With an estimated wealth estimated at more than half-a-billion pounds, Schumacher's family is in a financial position to provide unlimited medical care for the future. This will include physiotherapists to massage his atrophying joints, doctors, nurses, nutritionists and neurological experts.
According to Croatian news media, Schumacher's family is in talks with the neurosurgeons who have successfully used the microchip implant procedure to help other patients in the past. Chudy and Deletis have confirmed only that they have been contacted by the champion's family.
Dr. Chudy said, "We've had a case with a Croat boy and he started to walk after two months."
Chudy said he couldn't comment on the Schumacher rcase other than to say he had been contacted by them, according to the Croatian Times newspaper.
A report in the Austrian Times reported the family of Schumacher made initial contact with doctors from the Croatian capital of Zagreb. They made contact after reading reports in specialized publications indicating the new techniques had already helped other patients.

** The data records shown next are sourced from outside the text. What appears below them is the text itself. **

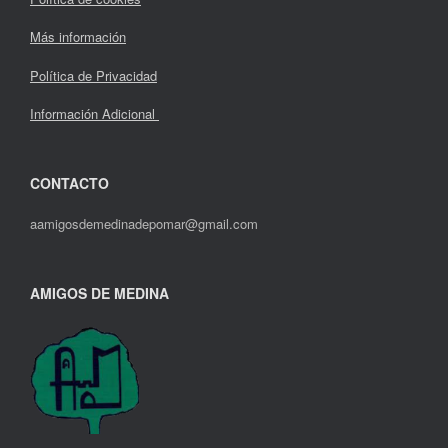
Más información
Política de Privacidad
Información Adicional
CONTACTO
aamigosdemedinadepomar@gmail.com
AMIGOS DE MEDINA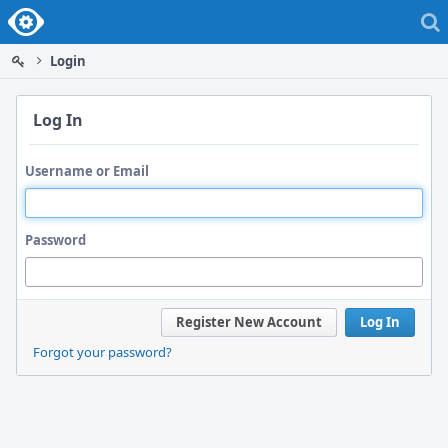
Home
Login
Log In
Username or Email
Password
Register New Account
Log In
Forgot your password?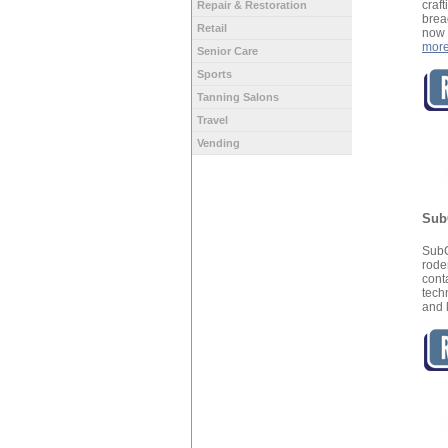
craf
Repair & Restoration
brea
Retail
now 
mor
Senior Care
Sports
Tanning Salons
Travel
Vending
Sub
SubC
rode
con
tech
and 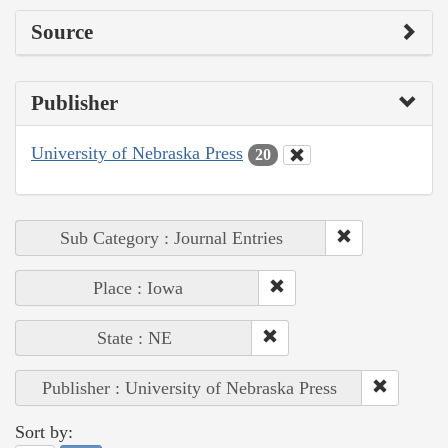
Source
Publisher
University of Nebraska Press
20
Sub Category : Journal Entries
Place : Iowa
State : NE
Publisher : University of Nebraska Press
Sort by: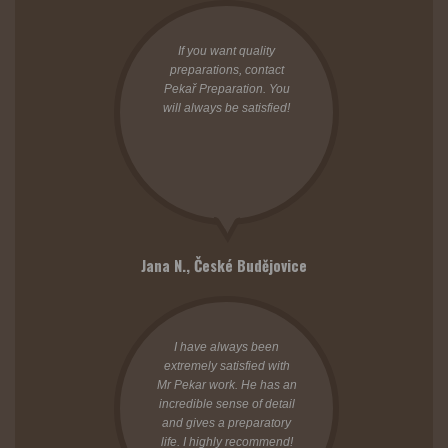
If you want quality
preparations, contact
Pekař Preparation. You
will always be satisfied!
Jana N.,
České Budějovice
I have always been
extremely satisfied with
Mr Pekar work. He has an
incredible sense of detail
and gives a preparatory
life. I highly recommend!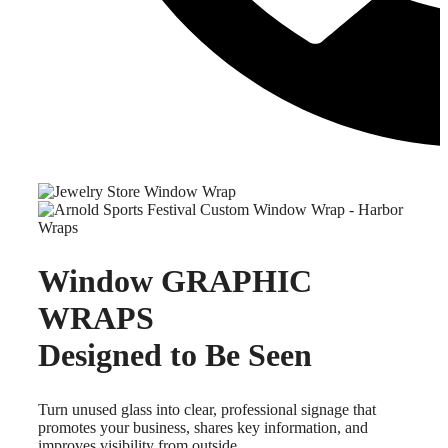
Window GRAPHIC
WRAPS
Designed to Be Seen
Turn unused glass into clear, professional signage that
promotes your business, shares key information, and
improves visibility from outside.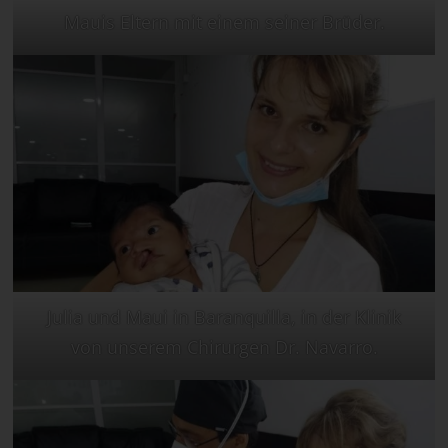
Mauis Eltern mit einem seiner Brüder.
Julia und Maui in Baranquilla, in der Klinik
von unserem Chirurgen Dr. Navarro.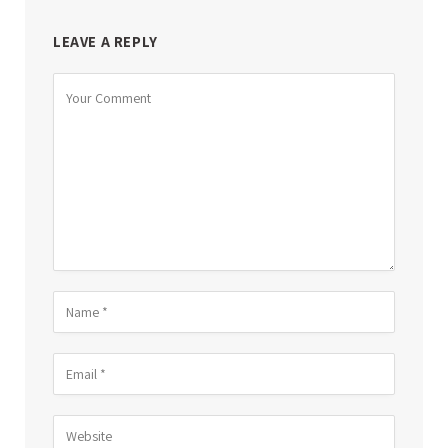
LEAVE A REPLY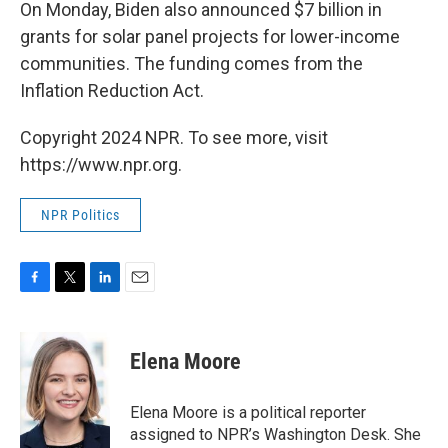
On Monday, Biden also announced $7 billion in
grants for solar panel projects for lower-income
communities. The funding comes from the
Inflation Reduction Act.
Copyright 2024 NPR. To see more, visit
https://www.npr.org.
NPR Politics
F
T
L
E
a
w
i
m
c
i
n
a
e
t
k
i
Elena Moore
b
t
e
l
o
e
d
o
r
I
Elena Moore is a political reporter
k
n
assigned to NPR’s Washington Desk. She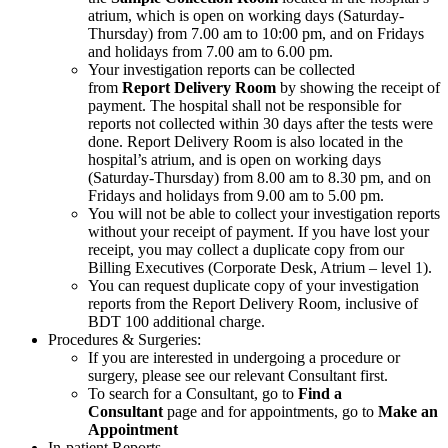
atrium, which is open on working days (Saturday-
Thursday) from 7.00 am to 10:00 pm, and on Fridays
and holidays from 7.00 am to 6.00 pm.
Your investigation reports can be collected
from
Report Delivery Room
by showing the receipt of
payment. The hospital shall not be responsible for
reports not collected within 30 days after the tests were
done. Report Delivery Room is also located in the
hospital’s atrium, and is open on working days
(Saturday-Thursday) from 8.00 am to 8.30 pm, and on
Fridays and holidays from 9.00 am to 5.00 pm.
You will not be able to collect your investigation reports
without your receipt of payment. If you have lost your
receipt, you may collect a duplicate copy from our
Billing Executives (Corporate Desk, Atrium – level 1).
You can request duplicate copy of your investigation
reports from the Report Delivery Room, inclusive of
BDT 100 additional charge.
Procedures & Surgeries:
If you are interested in undergoing a procedure or
surgery, please see our relevant Consultant first.
To search for a Consultant, go to
Find a
Consultant
page and for appointments, go to
Make an
Appointment
In-patient Reports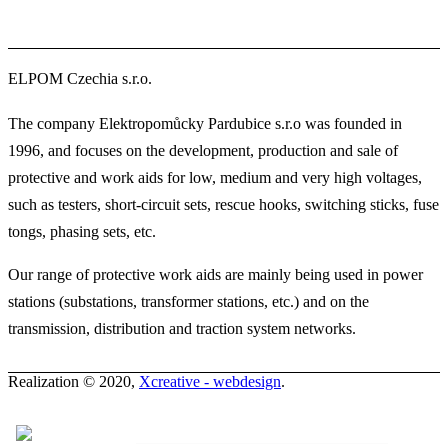
ELPOM Czechia s.r.o.
The company Elektropomůcky Pardubice s.r.o was founded in
1996, and focuses on the development, production and sale of
protective and work aids for low, medium and very high voltages,
such as testers, short-circuit sets, rescue hooks, switching sticks, fuse
tongs, phasing sets, etc.
Our range of protective work aids are mainly being used in power
stations (substations, transformer stations, etc.) and on the
transmission, distribution and traction system networks.
Realization © 2020,
Xcreative - webdesign
.
Contacts
0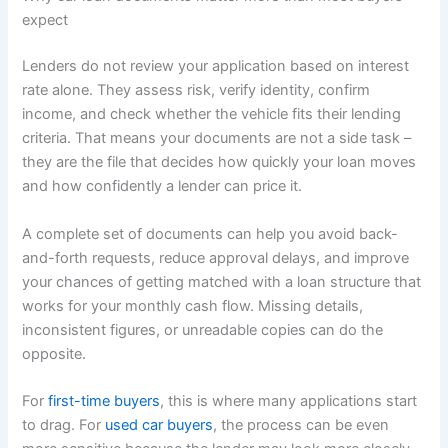
expect
Lenders do not review your application based on interest
rate alone. They assess risk, verify identity, confirm
income, and check whether the vehicle fits their lending
criteria. That means your documents are not a side task –
they are the file that decides how quickly your loan moves
and how confidently a lender can price it.
A complete set of documents can help you avoid back-
and-forth requests, reduce approval delays, and improve
your chances of getting matched with a loan structure that
works for your monthly cash flow. Missing details,
inconsistent figures, or unreadable copies can do the
opposite.
For
first-time buyers
, this is where many applications start
to drag. For
used car buyers
, the process can be even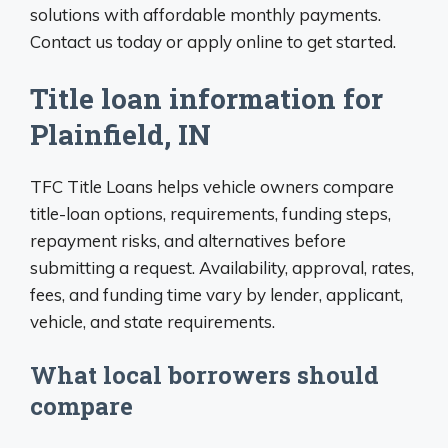
solutions with affordable monthly payments.
Contact us today or apply online to get started.
Title loan information for
Plainfield, IN
TFC Title Loans helps vehicle owners compare
title-loan options, requirements, funding steps,
repayment risks, and alternatives before
submitting a request. Availability, approval, rates,
fees, and funding time vary by lender, applicant,
vehicle, and state requirements.
What local borrowers should
compare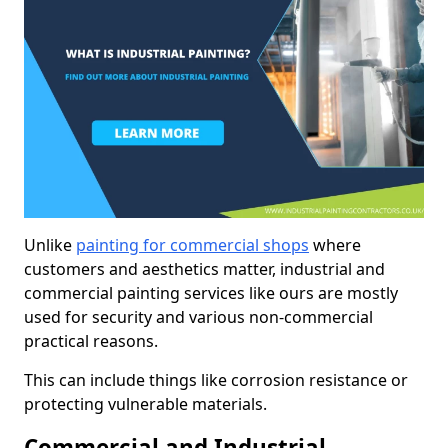
Unlike
painting for commercial shops
where
customers and aesthetics matter, industrial and
commercial painting services like ours are mostly
used for security and various non-commercial
practical reasons.
This can include things like corrosion resistance or
protecting vulnerable materials.
Commercial and Industrial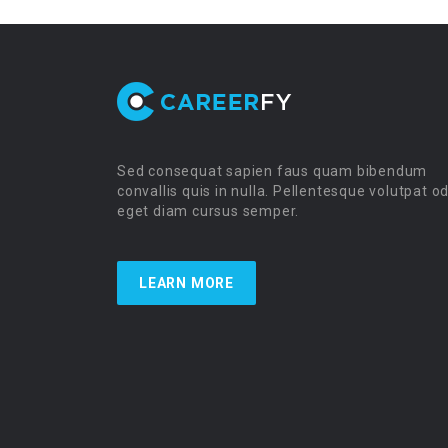
Sed consequat sapien faus quam bibendum
convallis quis in nulla. Pellentesque volutpat o
eget diam cursus semper.
LEARN MORE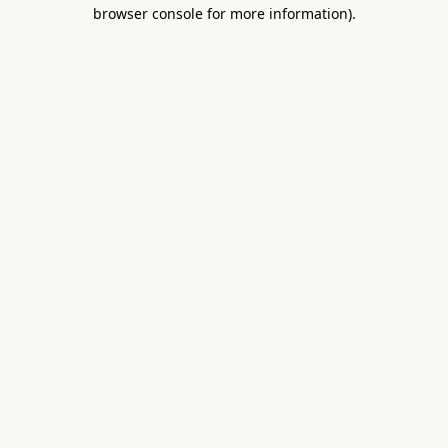
browser console for more information).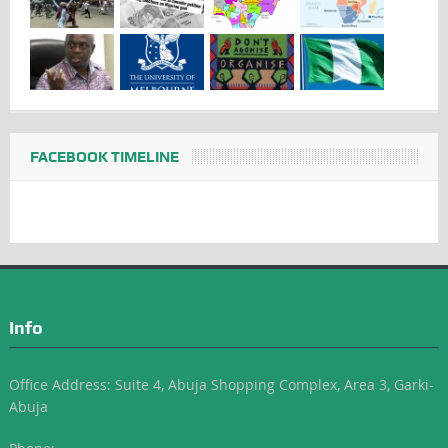
FACEBOOK TIMELINE
Info
Office Address: Suite 4, Abuja Shopping Complex, Area 3, Garki-
Abuja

Schumacher was placed by doctors into a medically-induced coma soon after his horrific ski accident in the French Alps near the Meribel resort on Dec. 29, 2013. He suffered severe head injuries and underwent brain surgery at University Hospital in Grenoble, France before be placed into the coma. He emerged from the coma only last month and was transported to the rehab clinic at Lausanne, Switzerland near his home.
Formula one champ Nikki Lauda sent Michael a letter in which he said he hoped to see him soon. That is a sentiment shared by millions of adoring fans around the world.